Il Women20 di Roma è il primo summit a impatto zero, grazie al monitoraggio delle emissioni di CO2. La lotta per cambiare i divari di genere va di pari passo con l’altra grande sfida: il cambiamento climatico. L’obiettivo, in entrambi i casi, è un sistema economico e sociale più sostenibile e più inclusivo
Il legame tra sostenibilità ambientale e questione di genere non è semplicemente stretto, ma ha una base comune: il fallimento di un sistema economico, produttivo, sociale, che si basa su una idea di mondo maschile. Lo crede, e lo afferma con forza, Linda Laura Sabbadini, Chair Women20, gruppo di lavoro nato nel 2014 a latere del G20 e che negli anni ha continuato a elaborare proposte, di presidenza in presidenza, così come nell’anno della presidenza italiana. Un momento di sintesi tra proposte ed esperienza si è tenuto questa mattina nel corso dell’evento “Environmental sustainability challenges from a gender perspective”, in cui si sono confrontate esperte, attiviste e istituzioni.
Si parte da una presa di coscienza, allora, sottolineata da Elvira Marasco, delegata del W20 e responsabile delle relazioni esterne ed istituzionali di AIDDA (Associazione Imprenditrici Donne Dirigenti d’Azienda): la generazione alla quale appartiene è quella che, sui temi della sostenibilità, deve stare a guardare e imparare, perché ha sulle spalle la responsabilità di un mondo non sostenibile, quello che oggi si cerca di modificare in funzione di una tutela maggiore della terra. Ma come farlo da una prospettiva ampia e inclusiva?

☆ ☆ ☆ ☆ ☆ ☆ ☆

Consegne scritte:
**a.** Nel brano sul Women20, in quale anno è nato il gruppo di lavoro presieduto da Linda Laura Sabbadini?
**b.** Riprendi il brano sul Women20 e prosegui il testo subito dopo l'ultima frase riportata.

☆ ☆ ☆ ☆ ☆ ☆ ☆

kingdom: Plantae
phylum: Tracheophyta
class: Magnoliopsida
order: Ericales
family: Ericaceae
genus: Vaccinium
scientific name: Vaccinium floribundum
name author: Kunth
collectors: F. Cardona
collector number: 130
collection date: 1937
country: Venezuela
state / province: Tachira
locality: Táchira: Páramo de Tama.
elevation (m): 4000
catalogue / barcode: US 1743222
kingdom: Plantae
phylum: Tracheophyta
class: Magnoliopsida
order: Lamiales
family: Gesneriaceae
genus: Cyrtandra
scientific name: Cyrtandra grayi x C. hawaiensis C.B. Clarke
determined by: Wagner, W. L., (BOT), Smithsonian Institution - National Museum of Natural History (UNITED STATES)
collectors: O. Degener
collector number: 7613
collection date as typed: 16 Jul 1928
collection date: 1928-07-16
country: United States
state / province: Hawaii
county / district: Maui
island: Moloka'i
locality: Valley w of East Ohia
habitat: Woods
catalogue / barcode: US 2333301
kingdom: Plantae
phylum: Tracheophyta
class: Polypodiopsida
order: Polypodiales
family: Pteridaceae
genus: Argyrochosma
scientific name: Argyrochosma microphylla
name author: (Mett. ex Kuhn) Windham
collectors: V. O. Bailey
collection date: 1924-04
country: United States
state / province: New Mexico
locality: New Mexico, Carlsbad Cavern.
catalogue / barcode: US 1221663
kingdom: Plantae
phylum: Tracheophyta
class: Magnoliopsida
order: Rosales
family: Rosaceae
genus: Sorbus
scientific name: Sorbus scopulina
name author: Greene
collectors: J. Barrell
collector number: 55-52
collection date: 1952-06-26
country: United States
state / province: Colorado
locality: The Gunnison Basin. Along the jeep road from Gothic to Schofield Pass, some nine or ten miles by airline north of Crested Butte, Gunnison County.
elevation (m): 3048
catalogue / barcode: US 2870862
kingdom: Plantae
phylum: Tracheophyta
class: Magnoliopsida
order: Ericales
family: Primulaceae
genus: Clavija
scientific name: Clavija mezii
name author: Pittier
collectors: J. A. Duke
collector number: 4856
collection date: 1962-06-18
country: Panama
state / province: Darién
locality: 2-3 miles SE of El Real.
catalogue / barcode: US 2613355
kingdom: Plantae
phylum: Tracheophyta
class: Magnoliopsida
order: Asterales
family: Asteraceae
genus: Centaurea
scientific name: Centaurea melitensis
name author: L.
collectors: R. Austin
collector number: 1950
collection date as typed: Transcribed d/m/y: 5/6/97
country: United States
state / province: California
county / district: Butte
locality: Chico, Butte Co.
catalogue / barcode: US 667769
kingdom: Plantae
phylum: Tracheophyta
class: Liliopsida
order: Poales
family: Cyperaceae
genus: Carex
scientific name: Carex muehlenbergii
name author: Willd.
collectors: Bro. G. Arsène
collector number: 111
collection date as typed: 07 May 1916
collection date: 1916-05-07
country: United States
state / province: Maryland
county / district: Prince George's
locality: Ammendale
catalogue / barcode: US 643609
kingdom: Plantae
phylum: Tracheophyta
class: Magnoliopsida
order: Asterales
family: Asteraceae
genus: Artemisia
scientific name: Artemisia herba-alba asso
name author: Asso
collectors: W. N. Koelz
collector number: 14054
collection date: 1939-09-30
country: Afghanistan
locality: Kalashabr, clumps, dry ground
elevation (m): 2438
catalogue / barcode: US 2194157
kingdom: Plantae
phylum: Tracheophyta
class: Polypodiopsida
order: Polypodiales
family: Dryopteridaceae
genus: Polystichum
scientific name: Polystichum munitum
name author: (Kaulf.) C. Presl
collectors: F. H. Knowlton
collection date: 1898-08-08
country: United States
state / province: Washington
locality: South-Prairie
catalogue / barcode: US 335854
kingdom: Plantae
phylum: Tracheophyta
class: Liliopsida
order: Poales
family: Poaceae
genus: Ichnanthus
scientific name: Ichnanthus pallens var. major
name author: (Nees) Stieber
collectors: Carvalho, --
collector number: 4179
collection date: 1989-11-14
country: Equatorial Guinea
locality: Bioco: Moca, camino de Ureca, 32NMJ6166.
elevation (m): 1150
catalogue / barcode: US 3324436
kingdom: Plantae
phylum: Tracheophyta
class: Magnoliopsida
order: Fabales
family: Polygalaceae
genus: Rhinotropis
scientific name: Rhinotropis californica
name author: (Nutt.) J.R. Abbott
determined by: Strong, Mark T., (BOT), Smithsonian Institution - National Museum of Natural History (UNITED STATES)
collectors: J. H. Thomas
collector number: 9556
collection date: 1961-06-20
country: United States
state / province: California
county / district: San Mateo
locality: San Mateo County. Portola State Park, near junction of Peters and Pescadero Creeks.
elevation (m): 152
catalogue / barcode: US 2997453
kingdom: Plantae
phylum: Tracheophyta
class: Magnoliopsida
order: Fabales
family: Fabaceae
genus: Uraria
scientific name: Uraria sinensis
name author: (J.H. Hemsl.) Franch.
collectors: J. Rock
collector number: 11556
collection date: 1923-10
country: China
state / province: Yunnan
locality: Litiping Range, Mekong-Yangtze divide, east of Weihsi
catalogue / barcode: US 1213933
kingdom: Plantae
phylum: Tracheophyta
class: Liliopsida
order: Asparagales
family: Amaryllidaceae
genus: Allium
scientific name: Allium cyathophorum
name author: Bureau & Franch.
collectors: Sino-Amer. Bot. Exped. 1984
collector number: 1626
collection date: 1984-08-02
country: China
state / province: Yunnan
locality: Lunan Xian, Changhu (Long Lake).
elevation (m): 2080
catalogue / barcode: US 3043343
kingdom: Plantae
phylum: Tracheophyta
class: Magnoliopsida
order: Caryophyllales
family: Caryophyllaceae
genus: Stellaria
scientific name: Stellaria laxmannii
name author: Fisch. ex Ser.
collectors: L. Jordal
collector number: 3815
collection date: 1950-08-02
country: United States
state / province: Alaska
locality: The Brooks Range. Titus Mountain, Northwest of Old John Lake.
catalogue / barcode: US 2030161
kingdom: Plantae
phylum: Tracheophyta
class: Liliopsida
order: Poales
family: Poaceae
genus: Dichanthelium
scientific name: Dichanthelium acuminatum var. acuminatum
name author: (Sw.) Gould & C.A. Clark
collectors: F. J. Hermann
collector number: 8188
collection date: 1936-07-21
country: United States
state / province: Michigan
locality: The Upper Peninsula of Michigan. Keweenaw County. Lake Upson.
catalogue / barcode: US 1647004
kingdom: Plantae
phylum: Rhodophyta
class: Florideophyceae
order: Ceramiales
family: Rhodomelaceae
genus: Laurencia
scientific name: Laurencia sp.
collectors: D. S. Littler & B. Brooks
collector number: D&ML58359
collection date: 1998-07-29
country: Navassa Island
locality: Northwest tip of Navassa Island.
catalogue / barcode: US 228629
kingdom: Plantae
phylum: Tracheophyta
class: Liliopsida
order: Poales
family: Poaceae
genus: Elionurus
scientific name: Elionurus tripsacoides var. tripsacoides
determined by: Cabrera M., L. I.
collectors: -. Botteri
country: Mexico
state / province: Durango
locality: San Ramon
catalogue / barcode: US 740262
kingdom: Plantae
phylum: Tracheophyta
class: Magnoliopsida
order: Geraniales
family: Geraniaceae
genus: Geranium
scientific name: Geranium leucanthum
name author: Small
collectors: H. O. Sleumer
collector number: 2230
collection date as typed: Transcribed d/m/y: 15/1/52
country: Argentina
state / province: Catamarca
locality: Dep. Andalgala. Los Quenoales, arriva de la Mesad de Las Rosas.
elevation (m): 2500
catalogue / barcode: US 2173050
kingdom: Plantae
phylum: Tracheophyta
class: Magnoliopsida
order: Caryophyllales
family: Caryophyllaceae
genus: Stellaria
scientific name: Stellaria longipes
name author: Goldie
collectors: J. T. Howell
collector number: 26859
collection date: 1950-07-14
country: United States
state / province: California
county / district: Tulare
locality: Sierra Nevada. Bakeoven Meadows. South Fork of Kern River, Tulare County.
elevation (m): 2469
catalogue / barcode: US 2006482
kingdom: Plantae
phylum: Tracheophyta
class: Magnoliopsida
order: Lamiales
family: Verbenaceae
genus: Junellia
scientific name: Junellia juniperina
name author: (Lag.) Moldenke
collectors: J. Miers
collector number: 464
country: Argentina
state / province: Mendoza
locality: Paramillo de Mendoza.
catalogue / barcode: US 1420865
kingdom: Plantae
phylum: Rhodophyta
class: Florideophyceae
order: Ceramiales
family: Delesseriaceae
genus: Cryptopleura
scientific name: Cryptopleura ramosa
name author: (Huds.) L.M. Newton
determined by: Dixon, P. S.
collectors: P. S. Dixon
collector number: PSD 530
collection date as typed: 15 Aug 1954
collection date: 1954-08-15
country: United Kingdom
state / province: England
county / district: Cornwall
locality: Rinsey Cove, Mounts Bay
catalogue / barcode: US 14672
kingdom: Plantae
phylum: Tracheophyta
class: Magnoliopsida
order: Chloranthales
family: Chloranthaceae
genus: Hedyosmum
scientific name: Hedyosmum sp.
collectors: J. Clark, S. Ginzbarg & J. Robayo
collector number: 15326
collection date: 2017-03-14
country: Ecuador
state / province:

☆ ☆ ☆ ☆ ☆ ☆ ☆

Risultati dell'esercizio:
**a.** Nel 2014, a latere del G20.

**b.**
Ne ha parlato la vicepresidente della Camera dei deputati Maria Edera Spadoni nel suo intervento, sottolineando quanto “gli sforzi per introdurre una prospettiva di genere nei cambiamenti climatici e nella salute globale devono essere basati sull’evidenza. Ricercatori e politici dovrebbero essere in grado di affrontare le questioni di genere e di creare una partecipazione equa tra donne e uomini”. È infatti chiaro, ha proseguito Spadoni, che l’impatto del cambiamento climatico sulle popolazioni di tutti i Paesi ricade poi in gran parte sulle donne che, in situazioni di povertà corrono rischi ancora maggiori. “La differente partecipazione delle donne nei processi decisionali e nel mercato del lavoro aggrava le disuguaglianze e spesso impedisce alle donne di contribuire pienamente alla definizione delle politiche, all’attuazione e alla pianificazione in materia di clima”.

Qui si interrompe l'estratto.